Isotope Production in Muon-Catalyzed-Fusion Systems

Producing valuable isotopes with high-flux high-energy neutrons generated by muon-catalyzed fusion ($μ$CF) reactions could substantially improve the economic prospects for muon-catalyzed fusion. Because no external heating is required for $μ$CF, heat flux constraints are significantly relaxed compared with fusion systems requiring external heating. This could allow $μ$CF to attain much higher neutron flux without breaching material heat flux limits. If muon production rates can be increased, $μ$CF systems employing transmutation could be viable well before energy breakeven is possible. For $μ$CF systems transmuting valuable isotopes, the required number of catalyzed fusion events per muon and muon energy generation cost can be relaxed by several orders of magnitude relative to electricity-generating systems, making $μ$CF an attractive high-flux neutron source.
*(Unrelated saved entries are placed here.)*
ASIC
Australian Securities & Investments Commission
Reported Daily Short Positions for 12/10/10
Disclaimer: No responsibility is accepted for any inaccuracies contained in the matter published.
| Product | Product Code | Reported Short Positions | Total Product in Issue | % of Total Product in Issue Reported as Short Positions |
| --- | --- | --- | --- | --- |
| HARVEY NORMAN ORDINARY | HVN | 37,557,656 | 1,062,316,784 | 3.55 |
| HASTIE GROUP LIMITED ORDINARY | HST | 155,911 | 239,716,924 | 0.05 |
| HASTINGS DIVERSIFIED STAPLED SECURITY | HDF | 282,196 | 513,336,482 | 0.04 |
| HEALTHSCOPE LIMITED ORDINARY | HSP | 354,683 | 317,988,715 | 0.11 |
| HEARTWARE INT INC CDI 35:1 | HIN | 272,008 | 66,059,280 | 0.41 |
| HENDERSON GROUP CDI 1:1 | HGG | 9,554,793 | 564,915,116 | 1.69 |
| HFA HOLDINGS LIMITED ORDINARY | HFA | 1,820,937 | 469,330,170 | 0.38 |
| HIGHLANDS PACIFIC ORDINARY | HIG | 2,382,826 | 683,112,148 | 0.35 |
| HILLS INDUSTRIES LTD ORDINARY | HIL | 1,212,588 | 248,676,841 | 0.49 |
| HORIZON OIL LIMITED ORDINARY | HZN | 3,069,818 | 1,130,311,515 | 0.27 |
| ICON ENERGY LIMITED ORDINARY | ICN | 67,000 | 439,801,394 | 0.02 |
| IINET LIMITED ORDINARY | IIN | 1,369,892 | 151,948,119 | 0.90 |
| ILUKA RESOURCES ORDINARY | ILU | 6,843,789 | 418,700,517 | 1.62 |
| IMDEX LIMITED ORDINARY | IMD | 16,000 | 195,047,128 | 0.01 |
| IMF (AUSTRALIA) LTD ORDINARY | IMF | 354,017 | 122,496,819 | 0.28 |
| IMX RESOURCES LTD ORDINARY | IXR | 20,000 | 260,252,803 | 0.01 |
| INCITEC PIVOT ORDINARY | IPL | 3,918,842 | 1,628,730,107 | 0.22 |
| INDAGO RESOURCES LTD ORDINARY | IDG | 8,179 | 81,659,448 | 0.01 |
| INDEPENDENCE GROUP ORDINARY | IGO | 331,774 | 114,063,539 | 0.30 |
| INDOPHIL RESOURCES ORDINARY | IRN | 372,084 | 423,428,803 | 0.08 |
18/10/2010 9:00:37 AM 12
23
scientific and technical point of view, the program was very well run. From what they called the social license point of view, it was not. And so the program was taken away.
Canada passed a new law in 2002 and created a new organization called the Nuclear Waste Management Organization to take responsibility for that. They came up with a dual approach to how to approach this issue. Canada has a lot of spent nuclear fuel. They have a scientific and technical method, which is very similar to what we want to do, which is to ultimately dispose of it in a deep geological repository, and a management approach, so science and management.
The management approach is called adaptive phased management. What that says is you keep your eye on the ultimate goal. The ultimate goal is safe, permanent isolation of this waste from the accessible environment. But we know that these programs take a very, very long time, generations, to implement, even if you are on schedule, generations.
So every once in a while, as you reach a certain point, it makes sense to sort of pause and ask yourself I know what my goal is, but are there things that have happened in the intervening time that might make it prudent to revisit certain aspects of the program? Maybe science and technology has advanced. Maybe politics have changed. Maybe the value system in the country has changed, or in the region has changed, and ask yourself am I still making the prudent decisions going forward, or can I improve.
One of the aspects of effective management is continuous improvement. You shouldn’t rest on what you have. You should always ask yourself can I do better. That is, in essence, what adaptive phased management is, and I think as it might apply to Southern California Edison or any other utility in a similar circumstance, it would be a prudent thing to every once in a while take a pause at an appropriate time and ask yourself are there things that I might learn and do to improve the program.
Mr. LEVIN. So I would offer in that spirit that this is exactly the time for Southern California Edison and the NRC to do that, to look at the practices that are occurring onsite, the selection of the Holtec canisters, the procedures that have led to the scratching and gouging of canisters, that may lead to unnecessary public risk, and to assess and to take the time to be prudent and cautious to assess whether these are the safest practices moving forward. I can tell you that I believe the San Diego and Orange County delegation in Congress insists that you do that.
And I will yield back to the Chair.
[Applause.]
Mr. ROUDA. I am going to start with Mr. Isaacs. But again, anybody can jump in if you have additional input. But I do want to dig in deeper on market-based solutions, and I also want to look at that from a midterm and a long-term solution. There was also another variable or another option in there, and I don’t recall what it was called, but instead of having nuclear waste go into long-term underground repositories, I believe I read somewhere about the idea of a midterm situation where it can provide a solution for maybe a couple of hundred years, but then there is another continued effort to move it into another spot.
We show an example $μ$CF system with a 10 gram ${}^{226}\mathrm{Ra}$ feedstock and a steady-state muon rate of $10^{12}$ muons / second - roughly half a kilowatt of fusion power - could produce 20 mg of ${}^{225}\mathrm{Ac}$ per year - comparable to 400 times global supply in 2024. As higher muon rate sources become available, many other radioisotope transmutation pathways become viable. These findings motivate the accelerated development of $μ$CF systems for neutron-driven isotope production far before net energy generation is possible.